Ah. I remember that guy. Joel. He sold his poker server and bragged around HN long time ago. He is too much of PR stunt guy recently. Unfortunately AI does not lead to people being nice in the end. The way people abuse other people using AI is crazy. Kudos to ocaml owners giving him a proper f-off but polite response.

>MAJOR BREAKTHROUGH ACHIEVED

the bootlicking behavior must must be like crack for wannabes. jfc

>I did not write a single line of code but carefully shepherded AI over the course of several days and kept it on the straight and narrow.

>AI: I need to keep track of variables moving across registers. This is too hard, let’s go shopping… Me: Hey, don’t any no shortcuts!

>My work was just directing, shaping, cajoling and reviewing.
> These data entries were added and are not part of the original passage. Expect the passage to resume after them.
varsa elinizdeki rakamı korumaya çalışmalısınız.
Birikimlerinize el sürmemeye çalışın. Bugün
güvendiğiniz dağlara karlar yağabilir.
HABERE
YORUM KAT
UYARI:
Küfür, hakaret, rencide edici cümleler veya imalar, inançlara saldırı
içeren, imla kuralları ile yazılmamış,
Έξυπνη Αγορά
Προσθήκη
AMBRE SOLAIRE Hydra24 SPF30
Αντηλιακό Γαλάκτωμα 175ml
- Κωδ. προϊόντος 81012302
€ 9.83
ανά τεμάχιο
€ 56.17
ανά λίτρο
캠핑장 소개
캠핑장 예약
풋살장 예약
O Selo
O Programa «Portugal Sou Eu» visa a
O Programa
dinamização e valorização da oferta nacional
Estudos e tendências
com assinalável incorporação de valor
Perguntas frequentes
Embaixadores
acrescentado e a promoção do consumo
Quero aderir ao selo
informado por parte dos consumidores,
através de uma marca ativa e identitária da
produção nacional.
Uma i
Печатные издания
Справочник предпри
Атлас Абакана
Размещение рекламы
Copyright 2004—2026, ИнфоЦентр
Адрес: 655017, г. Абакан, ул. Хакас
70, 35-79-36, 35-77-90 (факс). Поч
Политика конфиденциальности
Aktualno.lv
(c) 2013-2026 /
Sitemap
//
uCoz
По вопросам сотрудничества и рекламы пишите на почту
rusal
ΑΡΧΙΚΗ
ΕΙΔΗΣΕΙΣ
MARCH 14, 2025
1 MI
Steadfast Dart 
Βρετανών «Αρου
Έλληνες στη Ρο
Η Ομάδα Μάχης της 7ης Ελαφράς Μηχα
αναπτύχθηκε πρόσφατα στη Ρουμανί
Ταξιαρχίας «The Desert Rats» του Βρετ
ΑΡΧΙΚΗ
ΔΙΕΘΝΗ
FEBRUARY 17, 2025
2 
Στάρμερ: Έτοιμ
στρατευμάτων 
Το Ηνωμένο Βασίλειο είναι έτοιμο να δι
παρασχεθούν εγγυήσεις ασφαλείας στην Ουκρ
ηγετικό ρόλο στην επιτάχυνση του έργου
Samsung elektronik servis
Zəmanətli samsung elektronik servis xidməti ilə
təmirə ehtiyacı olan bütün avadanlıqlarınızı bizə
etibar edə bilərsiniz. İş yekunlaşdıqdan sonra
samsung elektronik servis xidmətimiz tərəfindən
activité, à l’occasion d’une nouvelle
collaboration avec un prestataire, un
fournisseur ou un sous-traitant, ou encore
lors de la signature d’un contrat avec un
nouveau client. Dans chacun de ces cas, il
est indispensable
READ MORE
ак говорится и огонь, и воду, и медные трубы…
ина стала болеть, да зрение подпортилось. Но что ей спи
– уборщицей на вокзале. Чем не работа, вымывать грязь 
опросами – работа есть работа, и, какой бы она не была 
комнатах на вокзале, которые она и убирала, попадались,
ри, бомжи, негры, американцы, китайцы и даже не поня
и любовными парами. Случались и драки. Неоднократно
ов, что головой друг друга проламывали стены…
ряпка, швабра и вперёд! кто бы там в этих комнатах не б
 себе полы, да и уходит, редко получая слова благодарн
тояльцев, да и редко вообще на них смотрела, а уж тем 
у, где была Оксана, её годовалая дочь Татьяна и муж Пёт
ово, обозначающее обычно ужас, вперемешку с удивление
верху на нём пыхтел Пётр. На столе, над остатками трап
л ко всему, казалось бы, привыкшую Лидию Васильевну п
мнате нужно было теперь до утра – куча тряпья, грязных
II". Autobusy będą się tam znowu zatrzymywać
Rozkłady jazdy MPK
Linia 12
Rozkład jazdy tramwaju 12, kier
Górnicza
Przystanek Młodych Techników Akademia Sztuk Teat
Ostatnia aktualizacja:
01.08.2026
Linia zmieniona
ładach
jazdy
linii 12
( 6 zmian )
How people can say that without the slightest bit of reflection on whether they're right or just spitting BS

I agree that's a funny coincidence. But, what about the change it wanted to commit? It is at least slightly interesting. It is doubly interesting that changing line 638 neither breaks nor fixes any test.

That one was poorly documented and may have been related to an issue in my code.

I would offer this one instead.

https://github.com/joelreymont/zig/pull/1

  • Even after the public call-outs you keep dropping blatant ads for your blog and AI in general in your PRs; there's no other word for them than ads. This is why I blocked you on the OCaml forum already.

    When I was a kid, every year I'd get so obsessed about Christmas toys that the hype would fill my thoughts to the point I'd feel dizzy and throw up. I genuinely think you're going through the adult version of that: your guts might be ok but your mind is so filled with hype that you're losing self-awareness.